Technical Issues Quietly Destroying Enterprise SEO
- Common Culprits (Kaspar):
- Mixing canonicals with noindex (“that would wreak havoc…”) [29:58]
- Unintentional staging server crawl
- Orphaned internal links
- Slow site speed (“users are actually going to walk away…that's going to kill rankings”) [30:46]
Reframing Technical Hygiene
- Tyson: "There are ways of spinning these…foundational factors to support the narrative and greater awareness…" [32:46]
- Recommends presenting essentials like internal linking and crawl efficiency in the context of current industry noise to maintain stakeholder buy-in.
Top SEO Myth to Bust
- Kaspar: "If I may kill one SEO myth, that's page rank…Page Rank, even though it's a thing at Google, it's not being publicly shared…If you've been contemplating doing that, don't do it…go for a walk." [37:22–38:52]
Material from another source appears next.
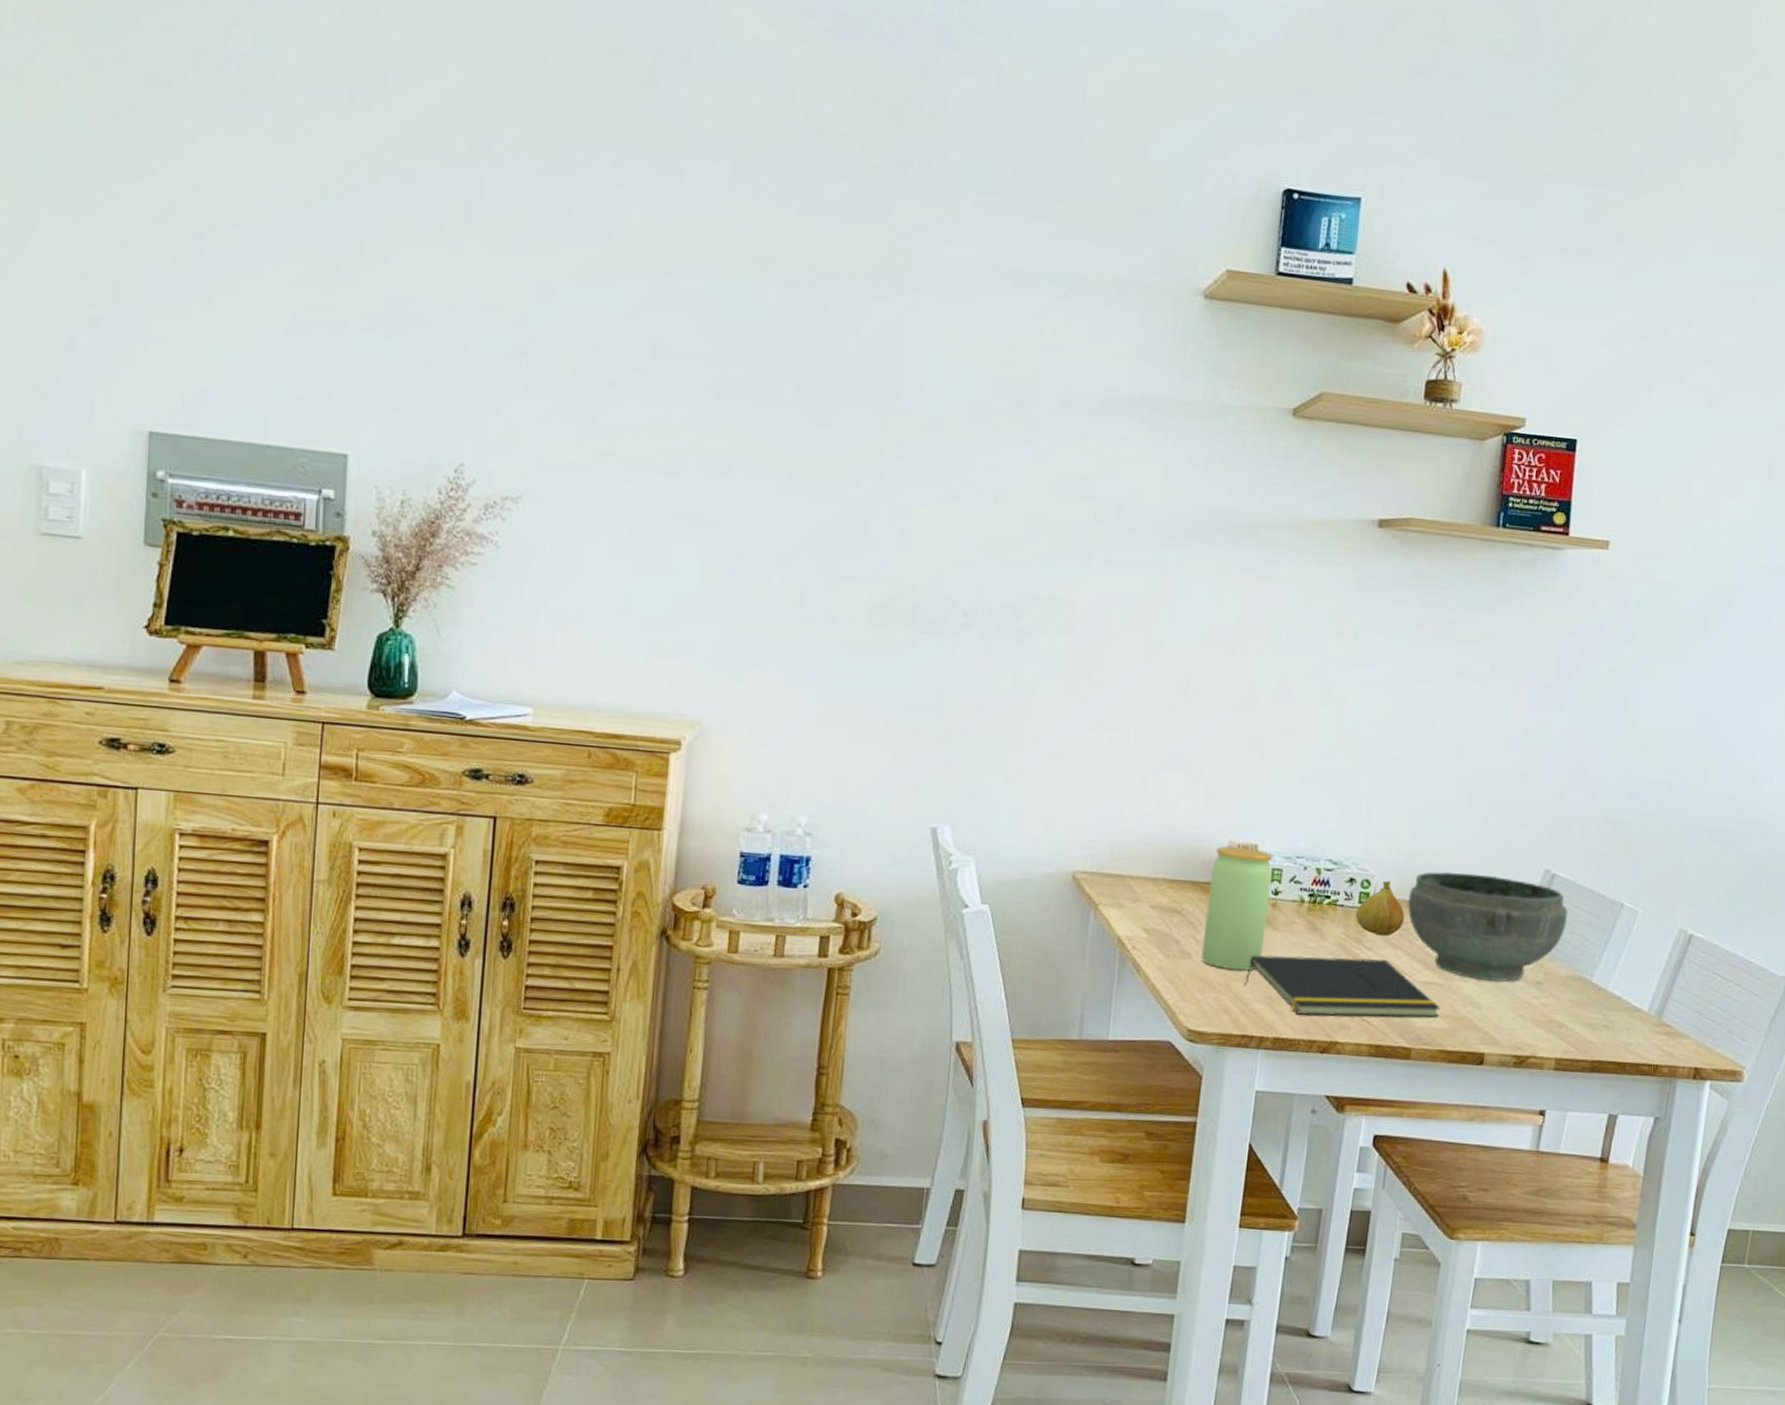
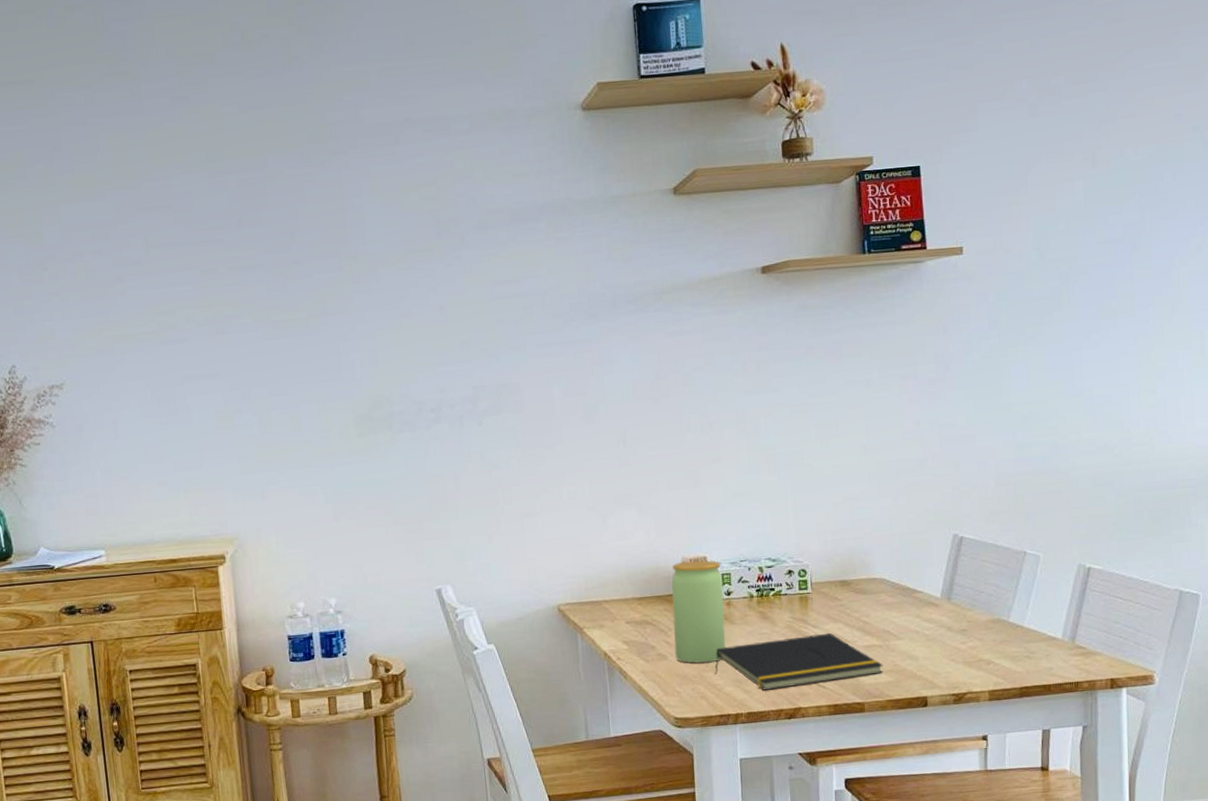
fruit: present [1355,880,1405,936] -> none [798,566,840,614]
bowl: present [1408,871,1569,982] -> none [840,547,980,637]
Notable Quotes & Memorable Moments
-
Kaspar on FOMO:
"Merely applying new technology because it's new, fancy, and a lot of people seem to be talking about it... that's not necessarily course of action that rang the best results." [03:53] -
Kaspar on Fundamentals:
"Everything else relatively comparable. Google's always going to pick and choose the platform that is faster... they think the users prefer it." [07:23] -
Kaspar on Internal Dynamics:
"If we happen to have a team where, where some stakeholders do not feel like they are understood or listened to, you can stall the project forever..." [35:45] -
Kaspar on PageRank:
"Improve your product, make a website faster, do something else, go for a walk. But don't spend your time building more Page Rank passing backlinks. It's not in your best interest." [38:46]
Important Timestamps
- 00:46: Opening remarks on panic reactions to Google changes; core problems in SEO are fundamental, not trend-driven.
- 01:40: Kaspar introduced; the focus on FOMO.
- 03:50–05:30: On LLMs and why FOMO spiked around AI.
- 06:04–09:23: The futility of optimization for its own sake—prioritize only where it matters.
- 11:15–15:12: On server logs as an undervalued data source in enterprise SEO.
- 22:34–34:31: Lightning round—debunking hype, data sources, LLMs and proprietary data, technical issues at enterprise scale.
- 37:22–38:56: The enduring myth of PageRank in SEO and why backlinks aren’t always the answer.
Key Takeaways
- Don’t succumb to industry FOMO: Chasing trends often diverts resources from activities that actually move the needle.
- SEO success is built on technical and organizational hygiene: Fundamentals will always matter more than momentary hype.
- Data-driven decisions beat reactionary pivots: Log analysis and Search Console insights are undervalued compared to flashy trends.
- Collaboration is critical: Internal team dynamics and community relationships play a huge role in SEO project success.
- Prioritize clarity and communication: Present technical priorities in language and context that resonate with wider business goals.
This episode is a measured reminder: don’t let FOMO drive your SEO strategy. Instead, focus on the basics, use data wisely, and build partnerships for sustainable growth.